Last year, my wife and I moved to a new apartment in Brooklyn, excited to melt into the scenery of the world’s most dynamic neighborhood. It was New Year’s Day 2014. We put our eagerness ahead of our hangovers, rented a Zipcar and drove to IKEA. We bought a bed, mattress, desk for me to work on, dresser, dining table and chairs, kitchen shelves, bookshelves, sofa bed, underbed storage, side table and a beautiful dark orange wingback chair that still gives me a cozy feeling looking at pictures of it.

In May, we auctioned off what we could sell and left the rest on the curb. We moved to Thailand because we decided — after our restlessness and ambition got the better of our compulsion to nest — we wanted to pursue careers abroad. This month, less than a year later, we again found ourselves packing, our Bangkok apartment cluttered with luggage, because my wife got a job in the Dominican Republic. For the fifth time in four years, I left a place and a job behind. I left more people I care about behind.

I have a friend who recently left a place, too, and he’s worried about whether he’s done the right thing. He grew close to people, and now he’s excited to move onto something new. One of those people took it hard and texted him: “Please go away. Leave me alone. Good luck. You won’t be missed.”

It reminded me of the scene toward the end of Into the Wild (I haven’t read the book) where Christopher McCandless is sitting in the cab of an old man’s truck at the end of the road in Alaska. For months, Christopher spent his days endearing himself to others — enough to crush them when he left. The lonely old man sobbed, perhaps with a little bitterness, as he said goodbye.

Leaving is a recurring subject in literature. Odysseus. Aeneus. The prodigal son. Bilbo Baggins. In Dubliners, many of James Joyce’s characters are ripped in half by forces compelling them to leave the city or remain in it. Eveline, a young woman in love with a sailor, is thrilled by the idea of Buenos Aires. But when the boat prepares to embark and her lover beckons to her from the gangway, she clings paralyzed to a railing. Meanwhile, those who’ve left — like the London society man Gallaher — engender envy in those they’ve left behind. Gallaher’s old mate, Little Chandler, returns home, after a dazzling night out together, to his humdrum life where “tears of remorse started to his eyes.”

A portrait of the artist in Zurich.

**Supplied data**
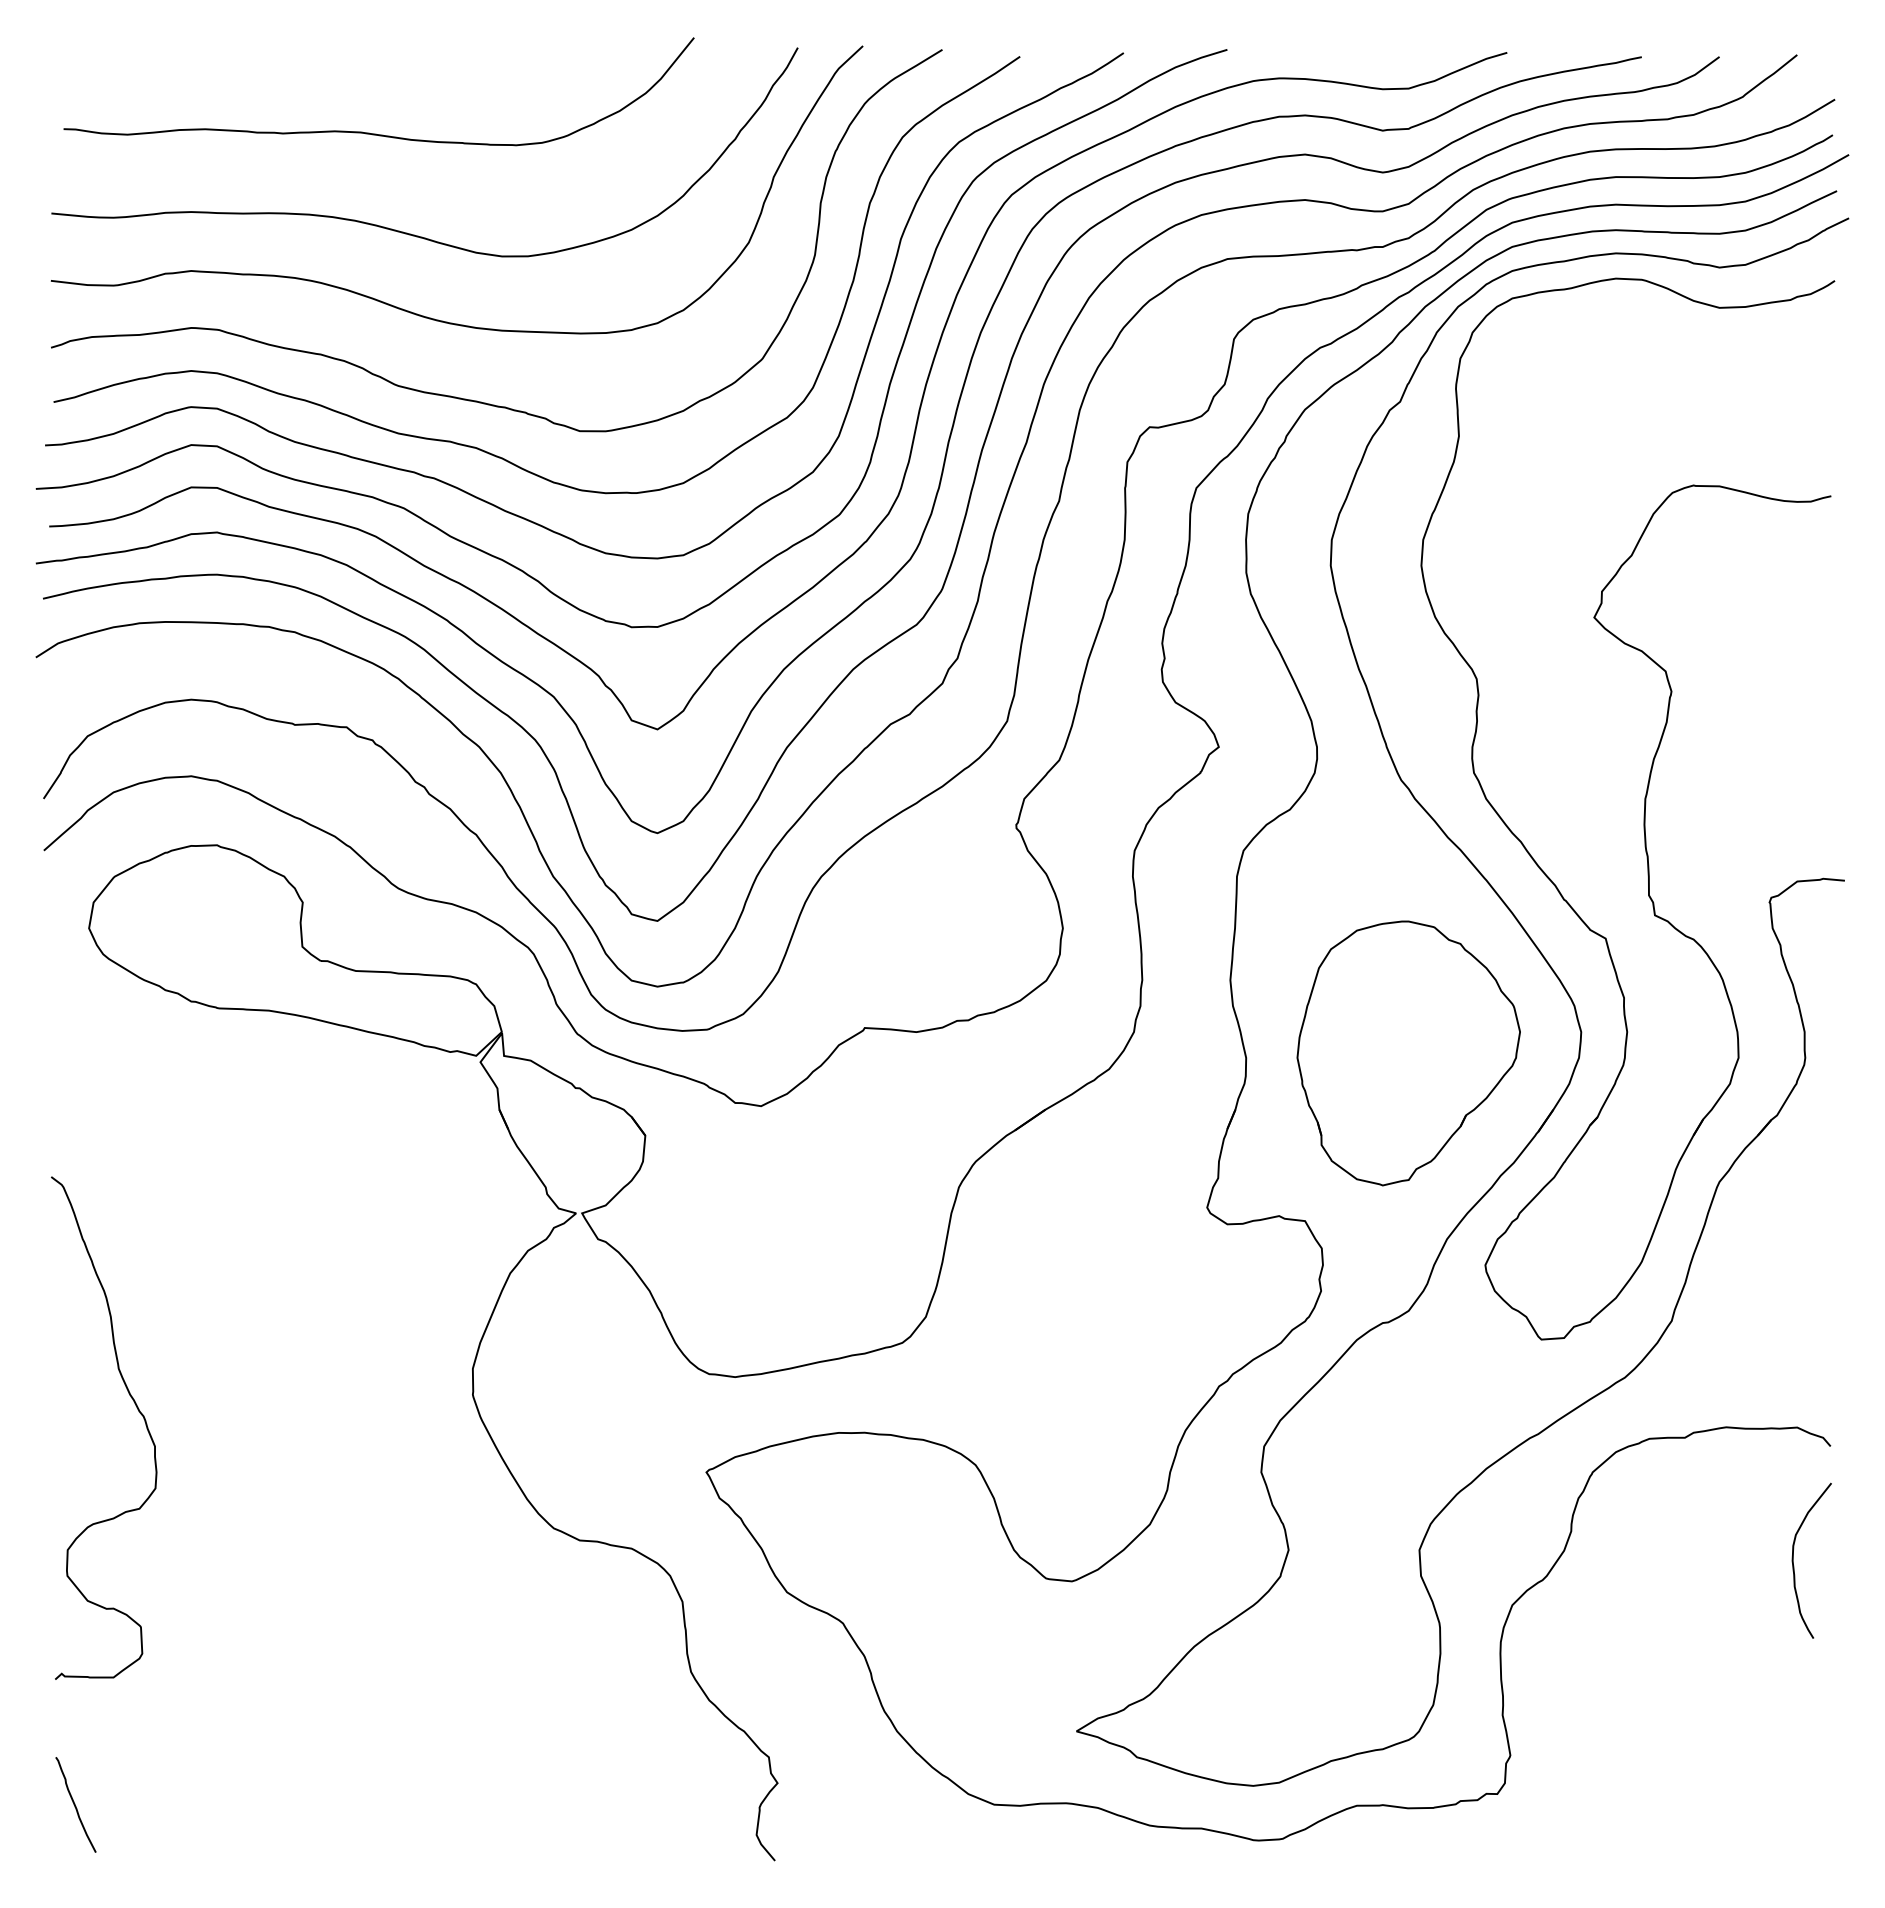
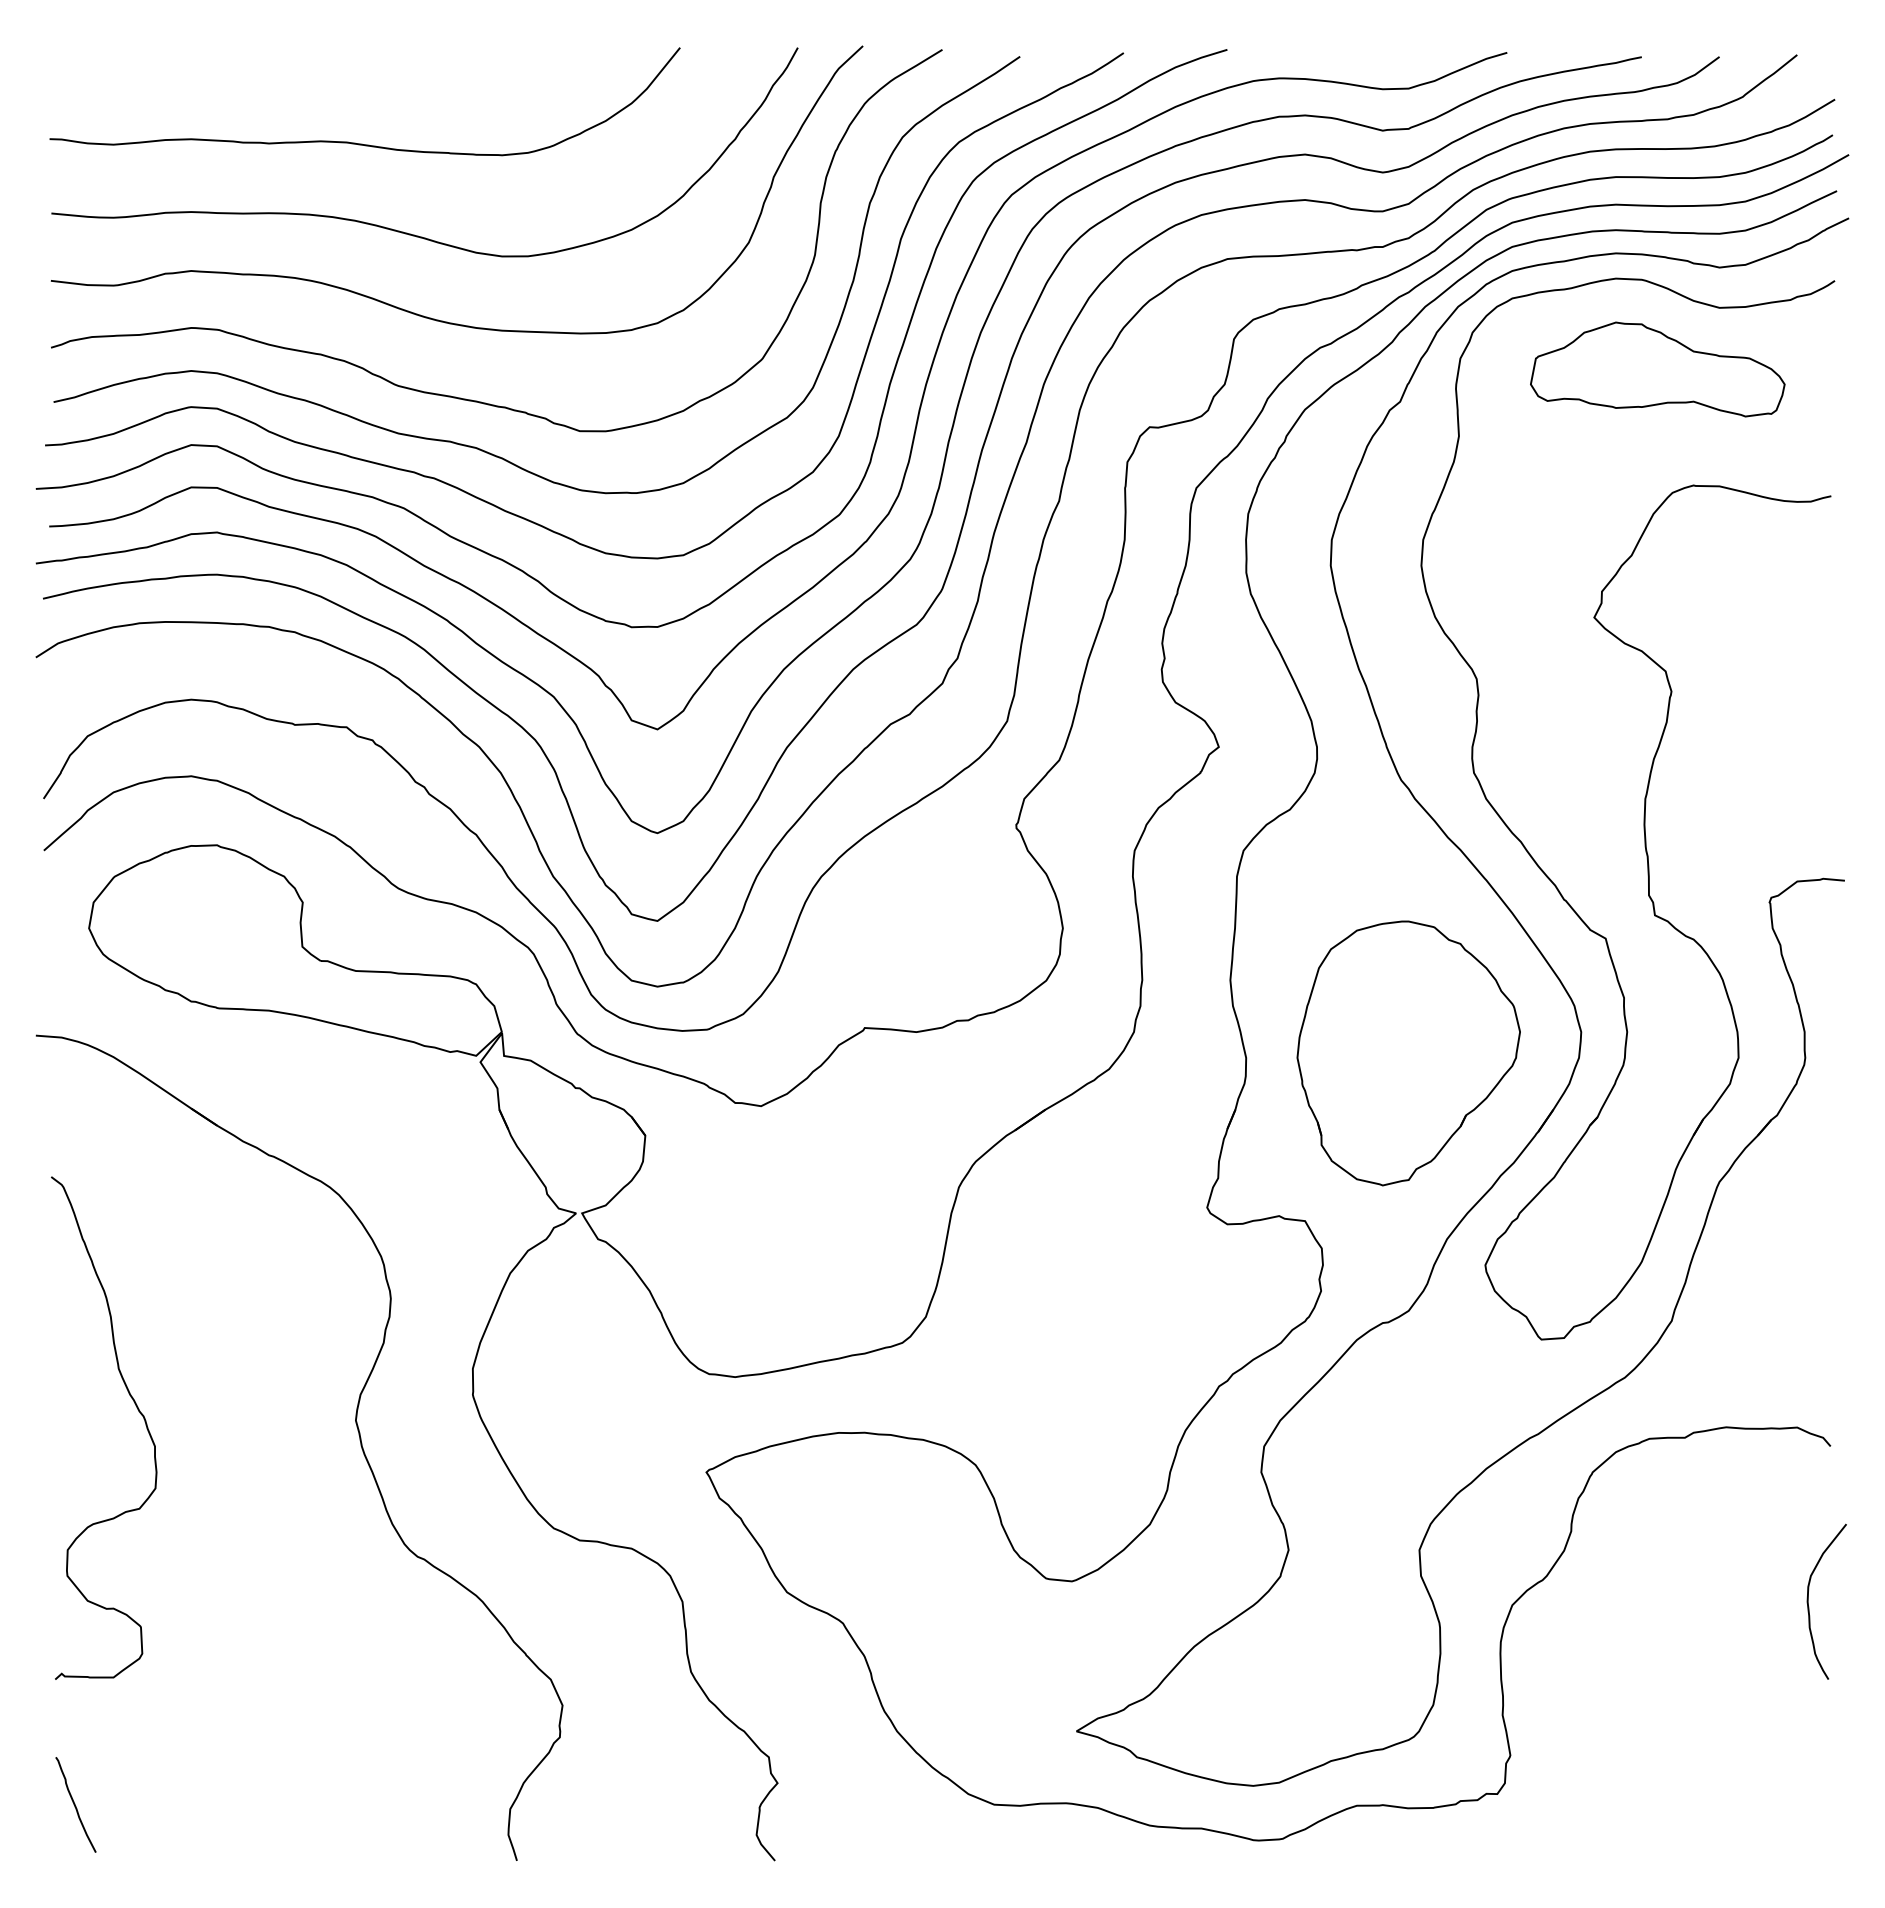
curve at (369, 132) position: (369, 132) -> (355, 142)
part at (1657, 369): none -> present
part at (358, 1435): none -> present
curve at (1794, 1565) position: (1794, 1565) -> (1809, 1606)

**Work instructions**
(a) Quote the essay on leaving word for word, starting at "I have a friend" and ending at "he said goodbye.".
(b) In the essay on leaving, in what country did the writer's wife get a job?

**Full answers**
(a)
I have a friend who recently left a place, too, and he’s worried about whether he’s done the right thing. He grew close to people, and now he’s excited to move onto something new. One of those people took it hard and texted him: “Please go away. Leave me alone. Good luck. You won’t be missed.”

It reminded me of the scene toward the end of Into the Wild (I haven’t read the book) where Christopher McCandless is sitting in the cab of an old man’s truck at the end of the road in Alaska. For months, Christopher spent his days endearing himself to others — enough to crush them when he left. The lonely old man sobbed, perhaps with a little bitterness, as he said goodbye.

(b) The Dominican Republic.